相変わらず光源は用意されているが、レベッカが気にするのはそんなことではなかった。
「奥で、待っているのかな?」
準備万端で、レベッカを待ち伏せているに違いない。
「でも、行かなくちゃ」
でないと、レベッカはずっと逃げてばかりの人生になる気がする。
意を決して奥へと歩を進める。
レベッカの歩く音だけが反射し、それ以外の音はなにも聞こえなかった。
カツ、カツ、カツ、と。それだけがレベッカの耳に響く。
それ以外の音はなく、ただシ──────ンと、そんな音が鳴るように響いてるだけ。
あまりにも変わらない光景に、レベッカの気が狂いそうになるが、それでもレベッカは先に進む。
歩いて歩いて歩いて、歩いた。
「はぁ、はぁ、はぁ」
歩き続けることに疲れを感じ始め、その場に倒れそうになった時、奥に一筋の光が見えた。
「………え?」
この廊下は、確かに光源はあるが、あそこまでの光はない。

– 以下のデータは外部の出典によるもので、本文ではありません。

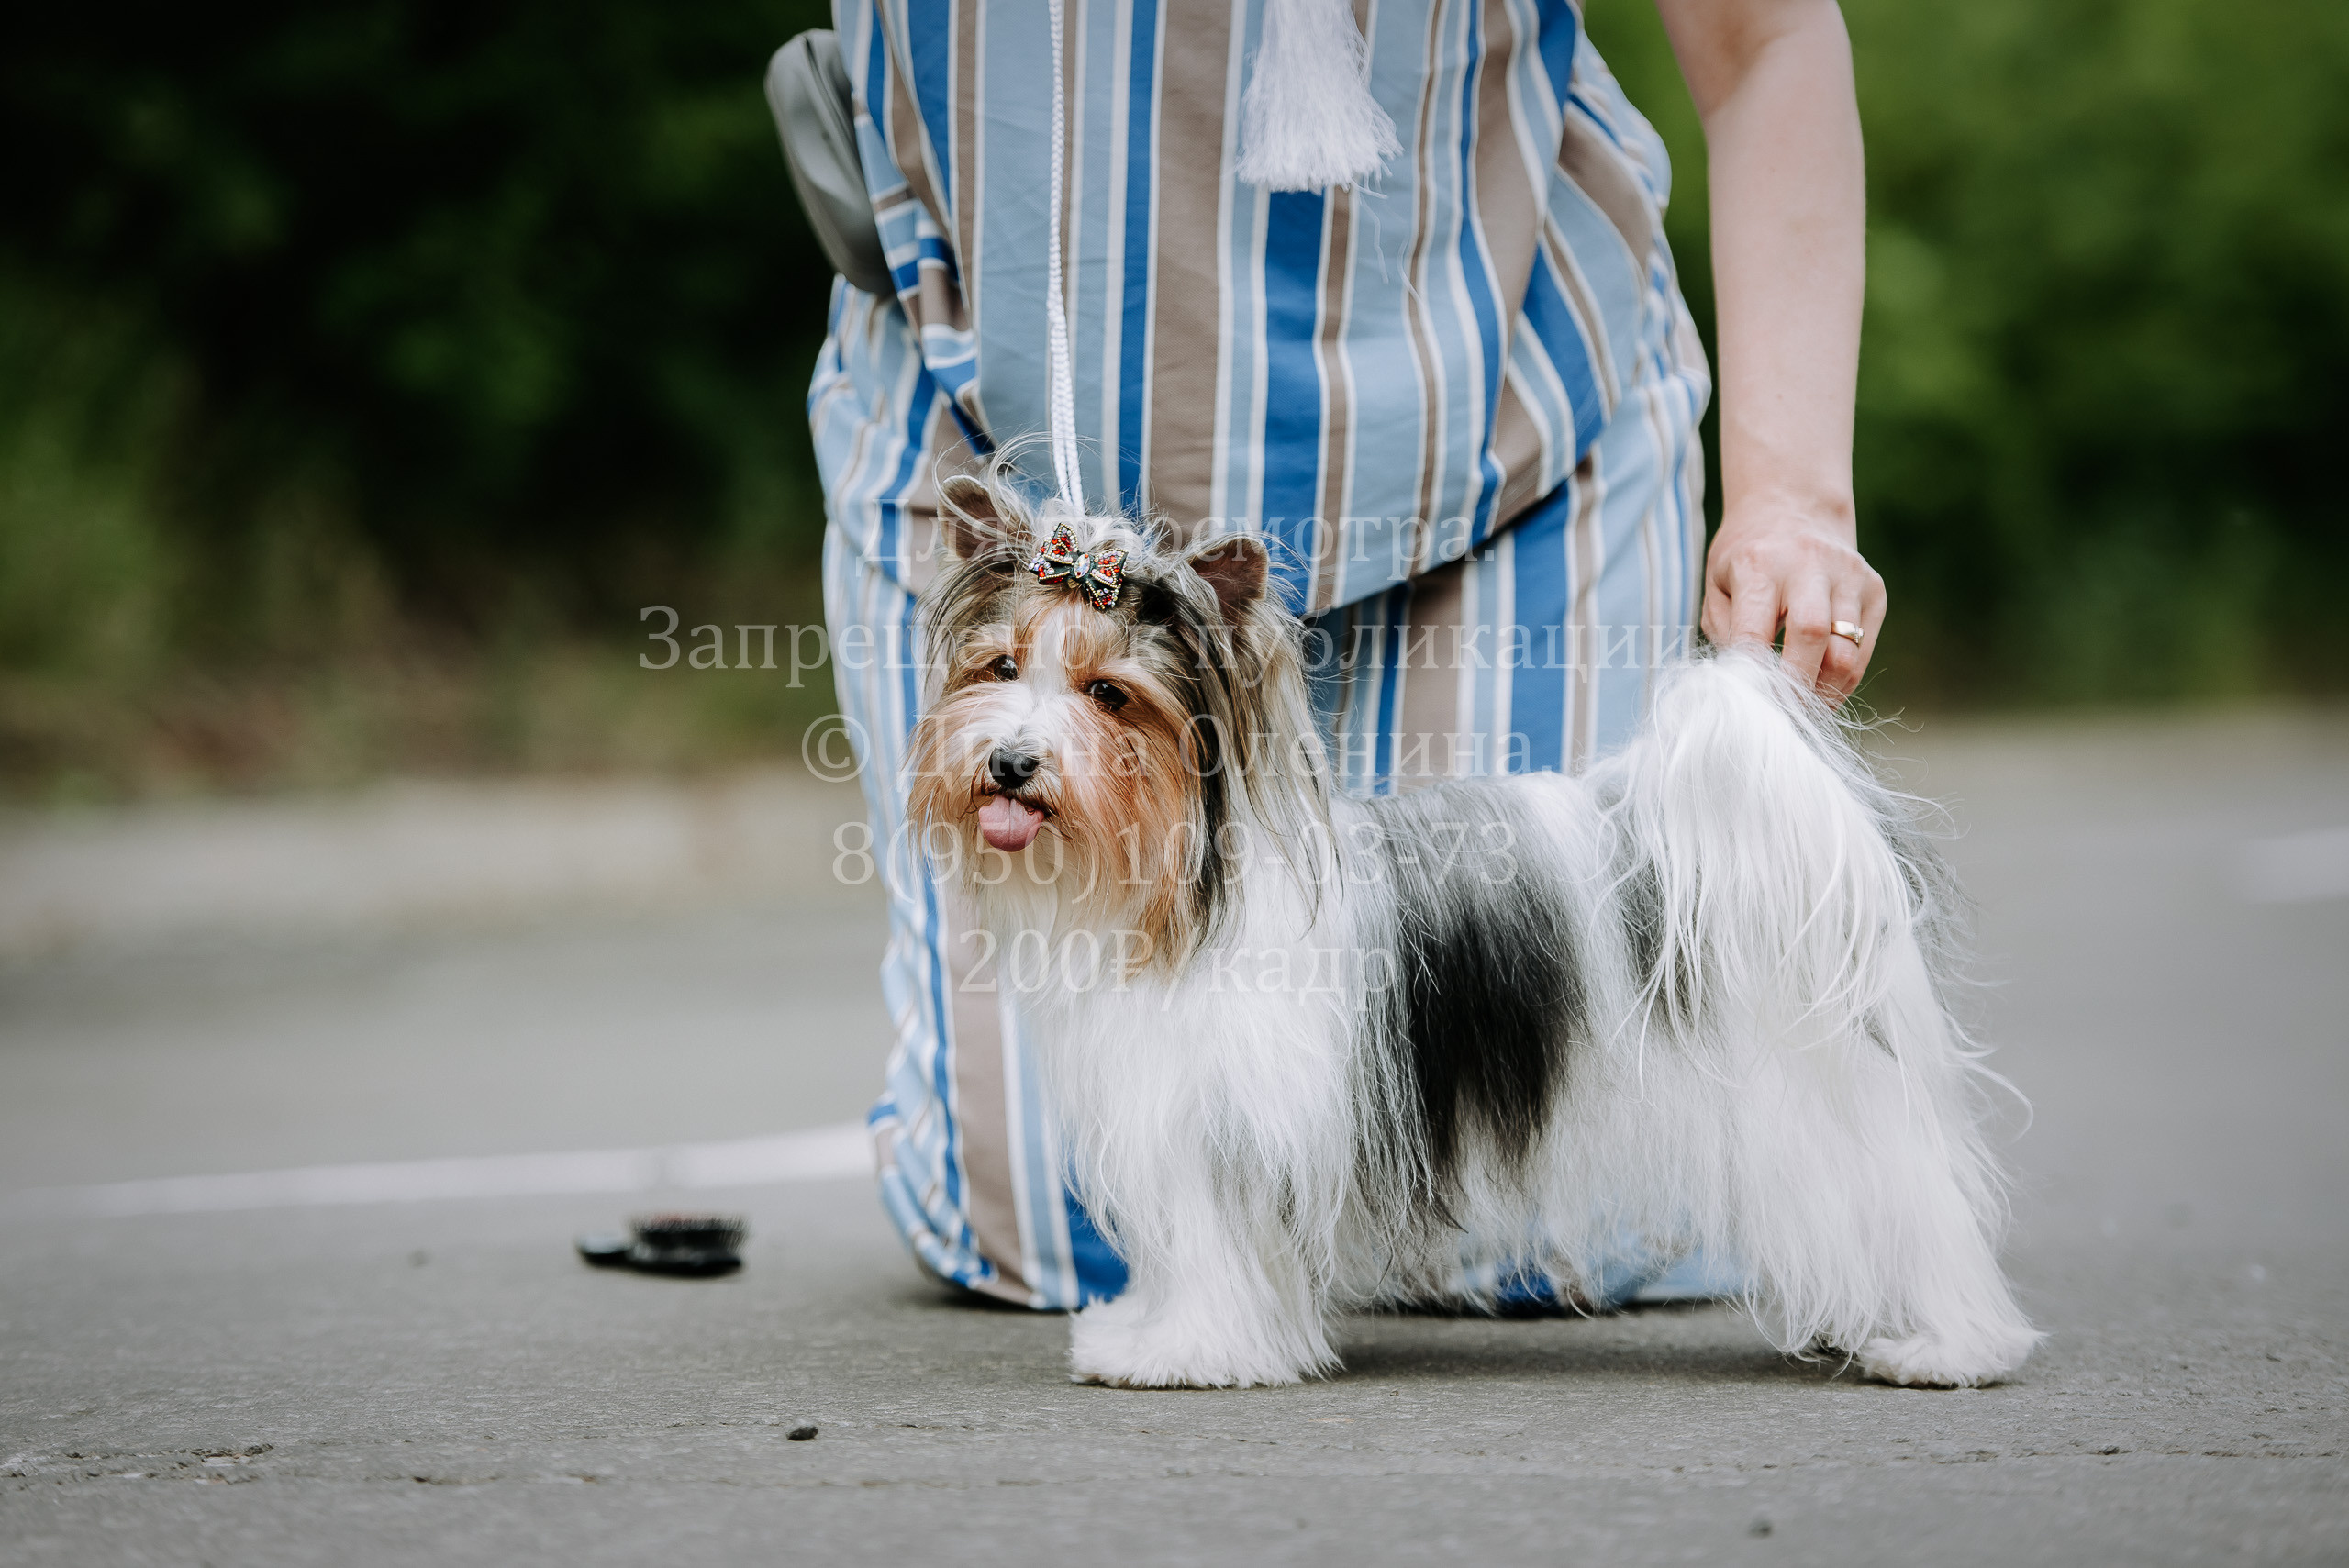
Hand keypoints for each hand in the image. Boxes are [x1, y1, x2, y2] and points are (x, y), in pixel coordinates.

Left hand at [1701, 501, 1884, 702]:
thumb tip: (1742, 686)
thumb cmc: (1746, 558)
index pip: (1756, 631)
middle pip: (1812, 637)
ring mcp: (1849, 575)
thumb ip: (1726, 632)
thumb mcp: (1718, 584)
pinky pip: (1864, 651)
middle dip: (1795, 687)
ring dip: (1823, 692)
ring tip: (1801, 709)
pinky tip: (1821, 689)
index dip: (1753, 676)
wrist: (1794, 508)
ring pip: (1846, 652)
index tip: (1747, 705)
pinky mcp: (1875, 589)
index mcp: (1759, 564)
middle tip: (1780, 716)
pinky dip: (1843, 680)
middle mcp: (1809, 564)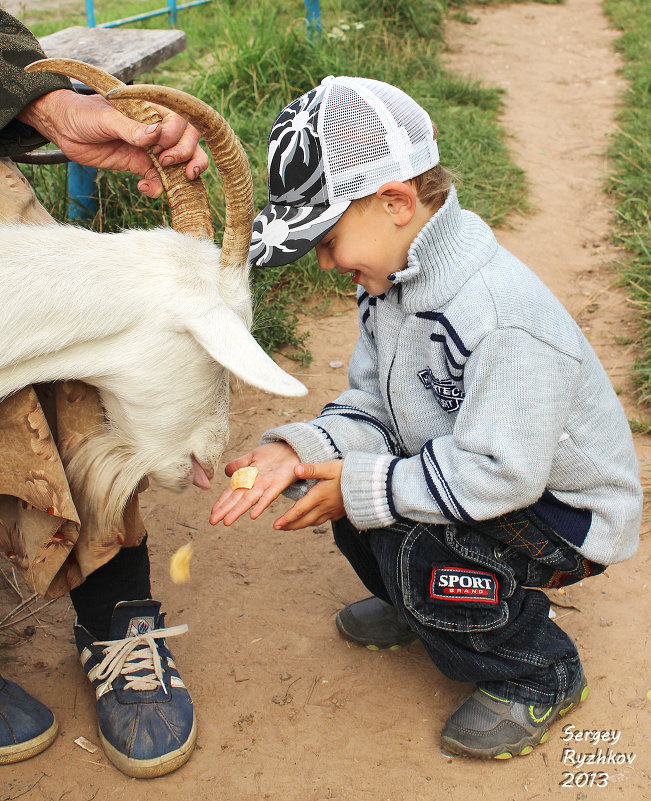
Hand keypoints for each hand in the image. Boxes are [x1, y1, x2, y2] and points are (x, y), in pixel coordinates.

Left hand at [17, 89, 208, 197]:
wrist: (64, 129)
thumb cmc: (83, 114)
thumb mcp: (106, 118)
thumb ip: (131, 127)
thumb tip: (156, 134)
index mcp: (152, 108)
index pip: (181, 121)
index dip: (177, 135)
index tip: (159, 144)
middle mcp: (157, 128)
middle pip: (189, 141)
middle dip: (187, 155)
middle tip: (166, 163)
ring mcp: (151, 148)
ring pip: (181, 162)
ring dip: (183, 175)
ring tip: (177, 184)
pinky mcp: (141, 165)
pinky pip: (160, 179)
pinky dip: (158, 187)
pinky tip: (144, 188)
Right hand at [209, 441, 300, 526]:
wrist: (292, 448)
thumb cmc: (273, 454)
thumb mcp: (253, 455)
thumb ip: (239, 464)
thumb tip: (226, 473)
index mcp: (248, 478)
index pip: (232, 492)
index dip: (222, 502)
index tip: (212, 513)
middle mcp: (256, 484)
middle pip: (237, 498)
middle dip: (225, 510)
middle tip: (212, 521)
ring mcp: (266, 485)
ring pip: (249, 499)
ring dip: (238, 511)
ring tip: (227, 522)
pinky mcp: (279, 483)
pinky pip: (269, 496)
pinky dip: (261, 505)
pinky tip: (253, 515)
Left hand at [273, 460, 344, 530]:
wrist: (372, 485)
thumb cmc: (350, 473)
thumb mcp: (330, 467)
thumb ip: (312, 469)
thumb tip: (295, 469)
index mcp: (319, 496)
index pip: (299, 510)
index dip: (286, 519)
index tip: (275, 525)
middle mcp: (325, 507)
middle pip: (304, 521)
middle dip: (290, 525)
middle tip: (278, 528)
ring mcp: (333, 511)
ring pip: (313, 522)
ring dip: (300, 525)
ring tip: (291, 526)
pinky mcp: (340, 512)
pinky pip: (323, 520)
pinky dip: (313, 522)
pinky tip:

つまり、
「最奥だ………」
レベッカは、ゴールが見え始めたのだ。
「行かなくちゃ………」
最早、ただの執念だけでレベッカは歩き続ける。
「つい、た………」
やがて最奥の部屋に到達し、光をその視界一杯に埋めて。
「漸く、この部屋に辿り着きましたか」
聞き覚えのある声がレベッカの耳に響いた。
「え?」
どこか懐かしい、そんな声にレベッカの頭は疑問で埋め尽くされる。
「今回は二ヶ月、ですか。それにしても少し見ない間に随分と成長しましたね」
そんな、もう二度と聞くことはないだろうと思っていた声の持ち主を見て、呟く。
「アイト………」
今目の前に確かにいる、あの日死んだはずの人物の名前を呼んだ。